Can we turn back time?
Dr Matthew Bell, Oceania managing partner of climate change and sustainability services at Ernst & Young says large scale impacts of climate change are unlikely to be halted or reversed by engineered solutions.
“But practical measures for specific impacts, like shading, pest barriers and other interventions, will continue,” Bell says. “Agribusiness also has the ability to diversify into carbon abatement, as well as plan for and manage the impacts of a changing climate.
“Bloomberg modelling has already shown that on a like-for-like comparison, 100MW of wind power is already cheaper than its coal equivalent.”
“The easiest way is reducing fossil fuel usage.”
What’s climate got to do with the price of fish?

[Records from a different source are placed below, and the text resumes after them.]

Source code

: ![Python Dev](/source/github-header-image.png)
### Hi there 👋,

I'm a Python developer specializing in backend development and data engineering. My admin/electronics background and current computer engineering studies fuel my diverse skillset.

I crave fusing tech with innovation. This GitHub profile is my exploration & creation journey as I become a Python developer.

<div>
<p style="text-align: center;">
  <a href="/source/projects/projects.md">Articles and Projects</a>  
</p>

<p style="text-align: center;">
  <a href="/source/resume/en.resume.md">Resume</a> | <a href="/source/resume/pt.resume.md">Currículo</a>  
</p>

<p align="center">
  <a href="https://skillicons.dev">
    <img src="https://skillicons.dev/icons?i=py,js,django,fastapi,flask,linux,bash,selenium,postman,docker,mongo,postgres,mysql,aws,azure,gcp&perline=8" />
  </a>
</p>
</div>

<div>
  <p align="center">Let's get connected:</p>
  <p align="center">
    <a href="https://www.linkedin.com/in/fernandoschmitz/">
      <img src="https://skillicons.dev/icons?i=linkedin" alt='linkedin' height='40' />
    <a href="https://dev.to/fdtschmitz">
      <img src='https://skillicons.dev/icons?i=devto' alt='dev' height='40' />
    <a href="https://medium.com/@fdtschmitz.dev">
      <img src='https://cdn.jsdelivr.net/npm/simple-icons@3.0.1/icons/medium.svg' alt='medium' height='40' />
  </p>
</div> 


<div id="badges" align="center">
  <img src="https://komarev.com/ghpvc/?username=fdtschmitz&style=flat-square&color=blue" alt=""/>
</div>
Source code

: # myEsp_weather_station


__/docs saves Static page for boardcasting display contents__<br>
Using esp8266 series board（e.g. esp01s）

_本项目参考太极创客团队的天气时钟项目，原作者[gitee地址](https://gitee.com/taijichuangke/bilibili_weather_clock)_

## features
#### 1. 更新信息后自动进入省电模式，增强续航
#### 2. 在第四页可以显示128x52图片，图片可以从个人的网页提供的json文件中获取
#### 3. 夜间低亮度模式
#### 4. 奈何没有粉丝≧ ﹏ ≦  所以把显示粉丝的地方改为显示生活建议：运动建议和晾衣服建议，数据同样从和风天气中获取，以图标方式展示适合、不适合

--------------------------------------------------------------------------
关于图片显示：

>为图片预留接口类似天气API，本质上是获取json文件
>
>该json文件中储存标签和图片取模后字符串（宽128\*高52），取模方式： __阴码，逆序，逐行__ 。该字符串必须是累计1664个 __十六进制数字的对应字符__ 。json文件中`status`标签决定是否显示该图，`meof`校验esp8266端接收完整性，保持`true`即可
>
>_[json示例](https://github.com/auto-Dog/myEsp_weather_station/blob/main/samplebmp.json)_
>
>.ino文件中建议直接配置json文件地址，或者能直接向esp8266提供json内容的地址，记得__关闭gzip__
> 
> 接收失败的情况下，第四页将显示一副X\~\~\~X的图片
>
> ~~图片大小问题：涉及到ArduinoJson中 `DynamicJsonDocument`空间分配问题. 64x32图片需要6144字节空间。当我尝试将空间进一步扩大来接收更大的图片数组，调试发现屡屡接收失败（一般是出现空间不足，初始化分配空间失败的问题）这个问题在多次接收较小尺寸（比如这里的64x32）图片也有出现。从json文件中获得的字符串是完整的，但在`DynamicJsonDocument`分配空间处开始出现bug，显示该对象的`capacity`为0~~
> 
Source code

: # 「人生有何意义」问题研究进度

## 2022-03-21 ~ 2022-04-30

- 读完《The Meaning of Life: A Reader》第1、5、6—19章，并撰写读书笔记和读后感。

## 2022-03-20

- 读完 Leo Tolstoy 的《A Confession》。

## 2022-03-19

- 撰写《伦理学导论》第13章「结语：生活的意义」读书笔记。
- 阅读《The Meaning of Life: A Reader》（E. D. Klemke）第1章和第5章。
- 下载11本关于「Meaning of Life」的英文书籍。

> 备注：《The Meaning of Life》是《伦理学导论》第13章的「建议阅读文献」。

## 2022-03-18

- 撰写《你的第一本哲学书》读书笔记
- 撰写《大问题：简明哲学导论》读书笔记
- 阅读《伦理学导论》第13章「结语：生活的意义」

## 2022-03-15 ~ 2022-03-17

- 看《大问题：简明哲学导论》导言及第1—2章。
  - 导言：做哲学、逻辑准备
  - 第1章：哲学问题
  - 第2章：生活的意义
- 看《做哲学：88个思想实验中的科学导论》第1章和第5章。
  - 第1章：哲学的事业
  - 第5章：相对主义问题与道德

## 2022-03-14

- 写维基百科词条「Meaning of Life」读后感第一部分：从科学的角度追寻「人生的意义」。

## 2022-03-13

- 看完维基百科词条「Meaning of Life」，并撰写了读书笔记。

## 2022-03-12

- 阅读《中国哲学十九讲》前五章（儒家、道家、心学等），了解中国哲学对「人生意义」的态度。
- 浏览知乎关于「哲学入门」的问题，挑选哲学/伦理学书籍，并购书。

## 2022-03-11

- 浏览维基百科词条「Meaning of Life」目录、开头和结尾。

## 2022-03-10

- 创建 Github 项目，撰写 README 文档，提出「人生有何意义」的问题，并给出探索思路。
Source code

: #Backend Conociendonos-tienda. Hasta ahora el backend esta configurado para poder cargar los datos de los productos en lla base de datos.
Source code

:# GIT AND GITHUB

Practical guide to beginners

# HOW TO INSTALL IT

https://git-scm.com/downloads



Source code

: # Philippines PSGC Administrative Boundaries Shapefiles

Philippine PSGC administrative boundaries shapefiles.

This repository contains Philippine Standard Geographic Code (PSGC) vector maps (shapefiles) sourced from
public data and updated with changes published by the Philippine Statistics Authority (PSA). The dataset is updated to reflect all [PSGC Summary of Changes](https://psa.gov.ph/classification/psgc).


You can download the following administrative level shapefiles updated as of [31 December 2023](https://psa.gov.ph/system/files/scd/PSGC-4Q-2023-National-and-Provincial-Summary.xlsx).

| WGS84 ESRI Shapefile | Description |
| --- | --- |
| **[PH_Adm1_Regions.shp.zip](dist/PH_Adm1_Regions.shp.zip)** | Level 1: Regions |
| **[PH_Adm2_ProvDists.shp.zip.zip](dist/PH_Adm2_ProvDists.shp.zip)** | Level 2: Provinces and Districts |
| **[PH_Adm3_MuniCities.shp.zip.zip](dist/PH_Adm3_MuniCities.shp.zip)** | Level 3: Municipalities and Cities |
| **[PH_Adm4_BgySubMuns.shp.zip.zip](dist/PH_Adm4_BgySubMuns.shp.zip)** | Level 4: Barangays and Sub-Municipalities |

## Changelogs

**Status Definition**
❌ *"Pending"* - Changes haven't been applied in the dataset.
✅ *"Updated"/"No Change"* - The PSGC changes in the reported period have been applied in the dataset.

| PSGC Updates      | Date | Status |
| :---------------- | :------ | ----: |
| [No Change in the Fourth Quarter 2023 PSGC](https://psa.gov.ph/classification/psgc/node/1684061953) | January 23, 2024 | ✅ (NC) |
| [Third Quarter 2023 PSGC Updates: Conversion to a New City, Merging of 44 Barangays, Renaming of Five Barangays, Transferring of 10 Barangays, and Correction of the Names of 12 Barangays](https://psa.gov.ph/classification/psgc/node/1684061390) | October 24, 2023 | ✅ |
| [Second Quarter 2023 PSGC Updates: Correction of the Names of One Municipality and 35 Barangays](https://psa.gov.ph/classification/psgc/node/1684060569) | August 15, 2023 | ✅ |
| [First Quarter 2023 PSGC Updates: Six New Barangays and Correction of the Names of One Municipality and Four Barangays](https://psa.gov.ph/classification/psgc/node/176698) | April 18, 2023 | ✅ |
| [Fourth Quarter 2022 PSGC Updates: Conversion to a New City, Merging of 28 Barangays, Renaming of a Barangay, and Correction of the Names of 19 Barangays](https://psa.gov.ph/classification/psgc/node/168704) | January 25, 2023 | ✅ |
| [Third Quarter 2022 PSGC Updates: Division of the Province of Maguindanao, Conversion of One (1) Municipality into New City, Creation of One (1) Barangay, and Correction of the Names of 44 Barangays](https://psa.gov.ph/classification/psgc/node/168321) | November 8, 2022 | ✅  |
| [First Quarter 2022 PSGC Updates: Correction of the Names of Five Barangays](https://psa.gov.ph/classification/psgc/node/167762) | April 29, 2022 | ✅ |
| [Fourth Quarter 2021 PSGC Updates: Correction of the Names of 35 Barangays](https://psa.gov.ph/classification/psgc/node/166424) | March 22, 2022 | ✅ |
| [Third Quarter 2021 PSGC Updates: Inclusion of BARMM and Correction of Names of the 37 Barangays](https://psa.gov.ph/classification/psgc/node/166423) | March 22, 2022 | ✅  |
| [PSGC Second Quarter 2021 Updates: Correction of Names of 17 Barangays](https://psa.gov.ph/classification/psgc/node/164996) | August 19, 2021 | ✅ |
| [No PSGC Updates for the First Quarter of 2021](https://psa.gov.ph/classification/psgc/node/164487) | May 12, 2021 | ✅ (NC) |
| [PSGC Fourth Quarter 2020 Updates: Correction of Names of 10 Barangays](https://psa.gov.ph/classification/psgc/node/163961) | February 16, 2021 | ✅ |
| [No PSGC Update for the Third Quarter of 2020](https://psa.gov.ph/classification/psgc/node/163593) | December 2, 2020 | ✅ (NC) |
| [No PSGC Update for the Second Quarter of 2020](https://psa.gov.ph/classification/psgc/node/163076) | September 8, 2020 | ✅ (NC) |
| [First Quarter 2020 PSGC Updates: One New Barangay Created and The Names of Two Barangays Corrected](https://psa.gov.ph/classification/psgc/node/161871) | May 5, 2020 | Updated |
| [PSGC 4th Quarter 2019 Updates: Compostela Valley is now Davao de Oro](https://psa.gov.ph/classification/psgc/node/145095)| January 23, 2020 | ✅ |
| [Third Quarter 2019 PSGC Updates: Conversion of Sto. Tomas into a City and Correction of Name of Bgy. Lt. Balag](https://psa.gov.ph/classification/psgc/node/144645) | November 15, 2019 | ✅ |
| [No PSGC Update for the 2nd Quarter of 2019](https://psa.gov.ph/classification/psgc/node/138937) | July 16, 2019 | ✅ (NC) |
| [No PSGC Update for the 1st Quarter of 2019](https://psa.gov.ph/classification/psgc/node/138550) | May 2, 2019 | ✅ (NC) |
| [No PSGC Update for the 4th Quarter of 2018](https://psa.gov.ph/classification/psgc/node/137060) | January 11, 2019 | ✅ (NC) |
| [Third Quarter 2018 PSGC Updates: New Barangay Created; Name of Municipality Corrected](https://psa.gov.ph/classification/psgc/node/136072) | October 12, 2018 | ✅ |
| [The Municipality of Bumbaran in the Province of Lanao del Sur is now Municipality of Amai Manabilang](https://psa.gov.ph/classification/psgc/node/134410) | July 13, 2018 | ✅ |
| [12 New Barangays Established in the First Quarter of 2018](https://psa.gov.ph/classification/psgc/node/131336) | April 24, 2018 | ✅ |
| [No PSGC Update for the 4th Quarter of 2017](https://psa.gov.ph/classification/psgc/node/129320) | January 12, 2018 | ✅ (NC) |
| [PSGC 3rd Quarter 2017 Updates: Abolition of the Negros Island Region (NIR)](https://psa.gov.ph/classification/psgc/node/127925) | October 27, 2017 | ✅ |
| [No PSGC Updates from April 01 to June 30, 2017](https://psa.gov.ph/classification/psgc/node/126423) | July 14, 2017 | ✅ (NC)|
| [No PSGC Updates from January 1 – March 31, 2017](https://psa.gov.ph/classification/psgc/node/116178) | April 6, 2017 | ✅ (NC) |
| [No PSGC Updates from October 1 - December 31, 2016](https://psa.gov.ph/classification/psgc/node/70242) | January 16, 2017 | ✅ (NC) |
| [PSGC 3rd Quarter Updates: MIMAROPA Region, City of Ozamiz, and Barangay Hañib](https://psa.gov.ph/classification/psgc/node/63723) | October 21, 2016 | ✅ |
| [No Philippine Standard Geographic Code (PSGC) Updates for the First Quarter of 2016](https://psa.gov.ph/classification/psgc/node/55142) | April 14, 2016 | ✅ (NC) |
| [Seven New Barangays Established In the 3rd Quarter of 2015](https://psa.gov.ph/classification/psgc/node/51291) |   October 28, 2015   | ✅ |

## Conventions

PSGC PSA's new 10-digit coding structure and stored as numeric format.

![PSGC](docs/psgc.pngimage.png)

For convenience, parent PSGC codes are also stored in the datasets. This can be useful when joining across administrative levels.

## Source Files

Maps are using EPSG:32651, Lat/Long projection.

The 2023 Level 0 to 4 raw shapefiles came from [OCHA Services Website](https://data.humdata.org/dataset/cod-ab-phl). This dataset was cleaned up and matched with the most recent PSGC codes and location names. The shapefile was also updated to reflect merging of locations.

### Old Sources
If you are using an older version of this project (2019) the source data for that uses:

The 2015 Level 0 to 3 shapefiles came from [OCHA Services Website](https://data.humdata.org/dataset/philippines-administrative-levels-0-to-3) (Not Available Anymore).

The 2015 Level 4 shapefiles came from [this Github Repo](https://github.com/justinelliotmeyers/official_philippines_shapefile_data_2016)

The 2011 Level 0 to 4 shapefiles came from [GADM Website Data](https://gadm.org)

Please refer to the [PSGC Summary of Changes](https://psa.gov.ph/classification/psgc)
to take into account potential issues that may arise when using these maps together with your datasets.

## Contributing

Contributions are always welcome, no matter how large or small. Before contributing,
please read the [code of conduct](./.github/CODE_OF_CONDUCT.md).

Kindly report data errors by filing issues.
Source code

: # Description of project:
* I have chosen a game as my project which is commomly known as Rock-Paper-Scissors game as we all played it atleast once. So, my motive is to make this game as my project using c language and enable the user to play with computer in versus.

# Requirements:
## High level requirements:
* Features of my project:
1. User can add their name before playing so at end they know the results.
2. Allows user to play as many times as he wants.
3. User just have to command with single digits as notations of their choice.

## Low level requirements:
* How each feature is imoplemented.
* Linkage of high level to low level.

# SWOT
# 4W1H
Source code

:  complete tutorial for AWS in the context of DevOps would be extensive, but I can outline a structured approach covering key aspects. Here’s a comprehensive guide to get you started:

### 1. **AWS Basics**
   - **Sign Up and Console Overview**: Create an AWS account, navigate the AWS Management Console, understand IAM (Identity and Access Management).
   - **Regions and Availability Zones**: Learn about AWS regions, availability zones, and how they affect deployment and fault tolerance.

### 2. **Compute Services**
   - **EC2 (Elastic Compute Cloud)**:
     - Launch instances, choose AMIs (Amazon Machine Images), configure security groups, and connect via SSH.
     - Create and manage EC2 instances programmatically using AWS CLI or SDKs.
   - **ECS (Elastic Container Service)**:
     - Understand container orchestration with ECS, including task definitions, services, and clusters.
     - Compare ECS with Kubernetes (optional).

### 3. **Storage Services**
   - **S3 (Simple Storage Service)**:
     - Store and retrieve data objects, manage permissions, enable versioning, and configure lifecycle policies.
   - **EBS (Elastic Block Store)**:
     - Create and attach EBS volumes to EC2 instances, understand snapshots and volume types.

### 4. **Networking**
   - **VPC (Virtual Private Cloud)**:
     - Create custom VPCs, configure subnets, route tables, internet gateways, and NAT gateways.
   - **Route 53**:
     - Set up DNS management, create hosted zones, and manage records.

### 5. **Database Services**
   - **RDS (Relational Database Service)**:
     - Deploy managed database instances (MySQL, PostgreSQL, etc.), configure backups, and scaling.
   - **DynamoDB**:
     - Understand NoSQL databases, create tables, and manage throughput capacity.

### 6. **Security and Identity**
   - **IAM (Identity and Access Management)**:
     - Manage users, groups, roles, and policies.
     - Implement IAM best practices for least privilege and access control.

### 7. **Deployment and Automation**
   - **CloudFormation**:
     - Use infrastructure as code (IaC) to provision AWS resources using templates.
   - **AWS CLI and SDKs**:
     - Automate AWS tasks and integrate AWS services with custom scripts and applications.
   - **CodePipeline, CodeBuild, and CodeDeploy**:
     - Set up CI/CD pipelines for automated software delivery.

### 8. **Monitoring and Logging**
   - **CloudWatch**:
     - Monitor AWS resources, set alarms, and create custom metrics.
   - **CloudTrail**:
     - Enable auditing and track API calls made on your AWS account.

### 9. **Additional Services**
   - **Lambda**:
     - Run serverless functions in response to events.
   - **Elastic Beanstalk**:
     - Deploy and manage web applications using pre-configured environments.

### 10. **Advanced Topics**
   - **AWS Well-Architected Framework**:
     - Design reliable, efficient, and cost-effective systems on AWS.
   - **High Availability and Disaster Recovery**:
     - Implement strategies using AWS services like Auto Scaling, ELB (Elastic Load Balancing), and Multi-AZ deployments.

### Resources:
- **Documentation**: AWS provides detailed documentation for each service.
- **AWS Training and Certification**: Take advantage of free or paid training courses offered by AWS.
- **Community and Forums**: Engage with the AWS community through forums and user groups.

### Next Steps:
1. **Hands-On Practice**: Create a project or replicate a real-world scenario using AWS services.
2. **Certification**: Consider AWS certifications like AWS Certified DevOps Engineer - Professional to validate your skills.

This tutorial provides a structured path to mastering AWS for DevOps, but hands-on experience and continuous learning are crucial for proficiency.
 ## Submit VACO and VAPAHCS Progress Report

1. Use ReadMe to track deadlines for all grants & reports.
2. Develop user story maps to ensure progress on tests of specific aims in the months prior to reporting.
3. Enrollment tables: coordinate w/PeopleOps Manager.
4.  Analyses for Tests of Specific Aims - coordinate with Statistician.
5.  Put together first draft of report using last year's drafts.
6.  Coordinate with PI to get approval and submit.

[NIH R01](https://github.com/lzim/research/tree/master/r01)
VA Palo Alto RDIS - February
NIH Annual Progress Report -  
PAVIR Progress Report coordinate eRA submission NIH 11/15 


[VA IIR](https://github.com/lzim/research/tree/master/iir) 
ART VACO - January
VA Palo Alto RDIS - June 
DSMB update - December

University of Adelaide marine ecologist Professor Ivan Nagelkerken says the world’s oceans are copping a double whammy from climate change; they are becoming more acidic and they’re getting warmer – driving many tropical species toward the poles.
Nagelkerken says with commercially fished species moving to cooler waters, fishermen will burn more fuel and have to cover higher overheads to catch them. And rising acidity is a huge concern for the survivability of species, particularly those we like to eat.
“What we’ve seen so far is survival in species that are flexible in what they eat and naturally aggressive in finding food and shelter,” he says, “but those are not typically species that we fish. If we swap from cod to carp we solve a big problem – but people don’t want to eat carp.”